Hi Thanks for this. Im getting a lot of negativity in regards to the 24k package from another forum with people telling me it is no where near enough for a couple


----------



## aleleeson (Jun 10, 2015)

Good luck you all would be fine. The biggest expense will be housing so try to be careful there. I thought to forego the gym and pool places because they tend to be pricer in Abu Dhabi but it depends on your lifestyle if it would be worth it or not. 

Finding good housing will be difficult, look around as much as you can and negotiate, ask the neighbours what they pay before agreeing unless it looks like a really good offer.

Good Luck, though you all should be fine! Here really is expensive though but a couple will not spend more than 10,000 aed per month on living. 



urfankhaliq said:


> Hi Thanks for this. Im getting a lot of negativity in regards to the 24k package from another forum with people telling me it is no where near enough for a couple


----------



## urfankhaliq (Oct 23, 2014)

Thanks. I've done some sums too and it does seem like its doable. Not sure why the other forum was being negative. I guess it depends on how people are used to living!

I guess I'll stick to this forum as the members are friendlier!! Lol

Out of interest, where are you from originally if you don't mind me asking.

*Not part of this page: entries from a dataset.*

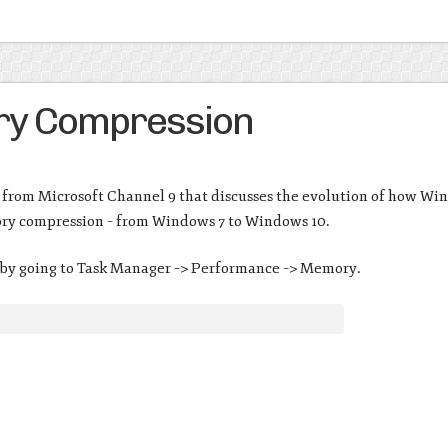
y Compression
from Microsoft Channel 9 that discusses the evolution of how Wi
ry compression – from Windows 7 to Windows 10.
 by going to Task Manager –> Performance –> Memory.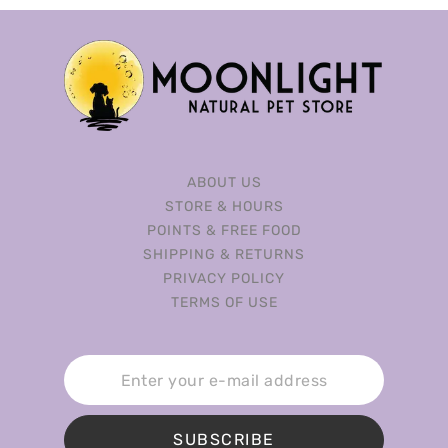
ABOUT US
STORE & HOURS
POINTS & FREE FOOD
SHIPPING & RETURNS
PRIVACY POLICY
TERMS OF USE
SUBSCRIBE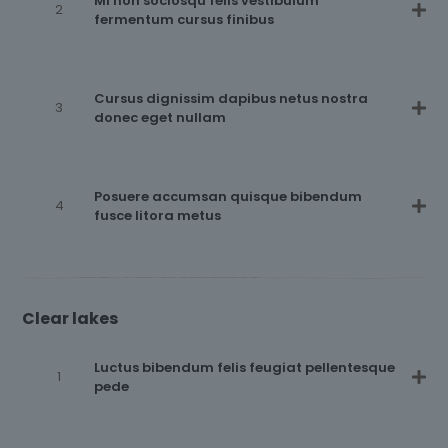
Mi non sociosqu felis vestibulum
fermentum cursus finibus
Cursus dignissim dapibus netus nostra
donec eget nullam
Posuere accumsan quisque bibendum
fusce litora metus
Clear lakes
Luctus bibendum felis feugiat pellentesque
pede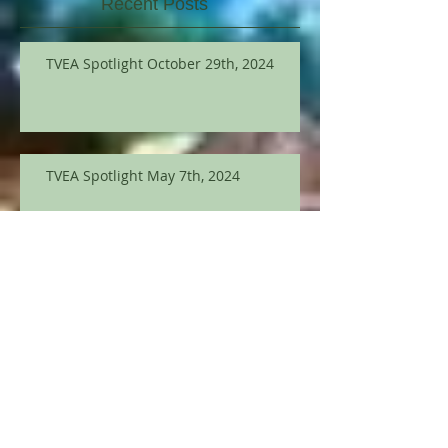
Recent Posts
TVEA Spotlight October 29th, 2024
TVEA Spotlight May 7th, 2024
TVEA Spotlight March 12th
TVEA Spotlight September 12, 2023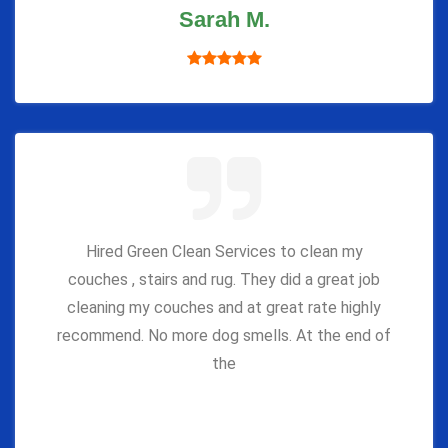
Sarah M.
Hired Green Clean Services to clean my
couches , stairs and rug. They did a great job
cleaning my couches and at great rate highly
recommend. No more dog smells. At the end of
the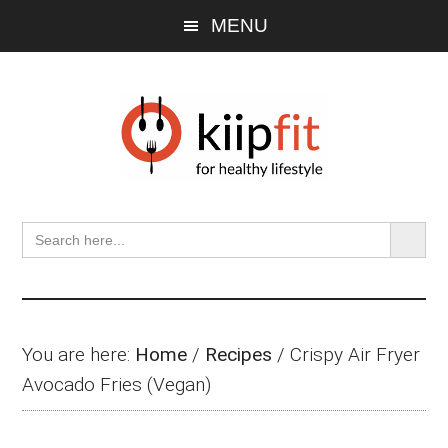
Skip
Skip
Skip
MENU
to
to
to
main
primary
footer
content
sidebar
SEARCH BU
Search
for:
You are here:
Home
/
Recipes
/
Crispy Air Fryer
Avocado Fries (Vegan)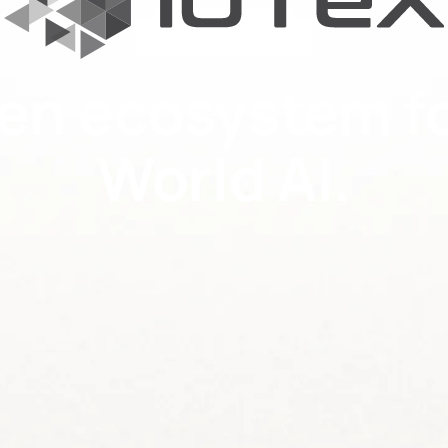
en ecosystem fo
World AI.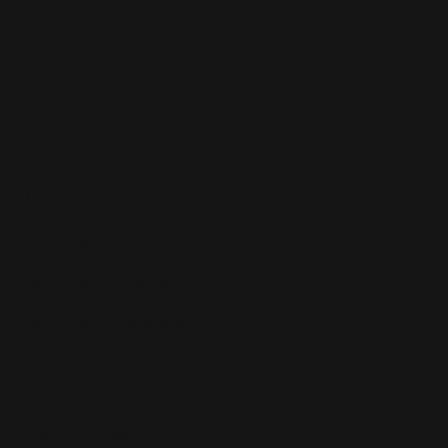
Private Label
Solutions
Amazon Repricer
Walmart Repricer
Repricing for Resellers
Repricing for Brands
Repricing for Agencies
Resources
Blog & Articles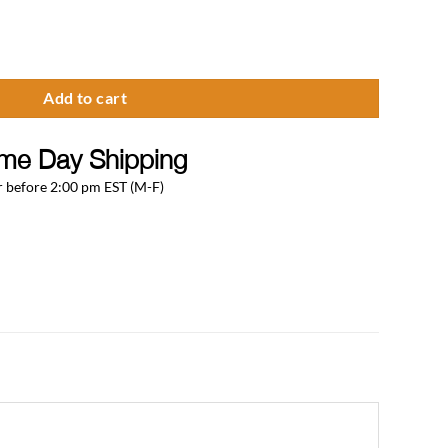
erator Conversion Kit With 5 LB CO2 Tank quantity
Add to cart
me Day Shipping
 before 2:00 pm EST (M-F)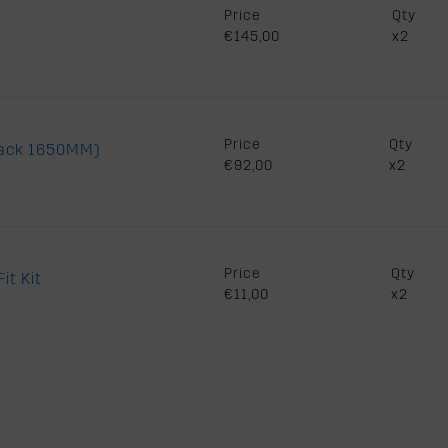
Price
Qty
€145,00
x2
Price
Qty
lack 1650MM)
€92,00
x2
Price
Qty
it Kit
€11,00
x2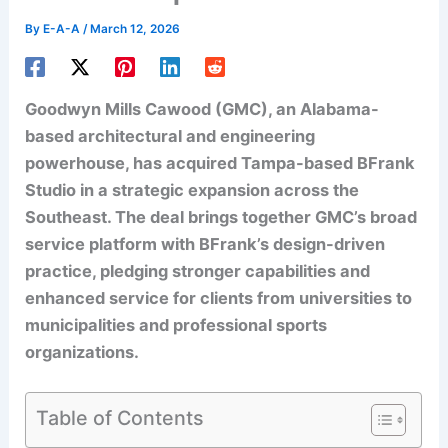
By
E-A-A
/
March 12, 2026
Goodwyn Mills Cawood (GMC), an Alabama-
based architectural and engineering
powerhouse, has acquired Tampa-based BFrank
Studio in a strategic expansion across the
Southeast. The deal brings together GMC’s broad
service platform with BFrank’s design-driven
practice, pledging stronger capabilities and
enhanced service for clients from universities to
municipalities and professional sports
organizations.
Table of Contents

I should probably mention now that the job is with ADCB. Does anyone have any experience of working with the company or know anyone working at the company?


----------



## iggles (Jan 4, 2015)

urfankhaliq said:


> Thanks. I've done some sums too and it does seem like its doable. Not sure why the other forum was being negative. I guess it depends on how people are used to living!
> 
> I guess I'll stick to this forum as the members are friendlier!! Lol
> 
> ...


I bank with them, they are really good. Well that's my impression of them. Zero complaints other than that cards are not as durable as lets say a Nationwide.

What was the final salary did you get? I've skimmed read the thread. 

Quick summary You, your wife, no children and 24k a month right? not 30k?


----------



## urfankhaliq (Oct 23, 2014)

Me + wife. No kids. 30k all in..

24 was the offer but I countered with 30 after looking at my current package and awaiting final response.


----------



## iggles (Jan 4, 2015)

urfankhaliq said:


> Me + wife. No kids. 30k all in..
> 
> 24 was the offer but I countered with 30 after looking at my current package and awaiting final response.


Easy, no worries. Like i said before, you can either be a in a studio and save GBP3k or get a larger apartment. I went the savers route and I have no complaints.

I have 2 friends from UK over right now (on holiday/visiting), plus my partner and its fine.

PS i got burnt by some unfamiliar terminology in my contract, so if you want advise on that ping me a msg.


----------



## urfankhaliq (Oct 23, 2014)

Ok great. Thanks


----------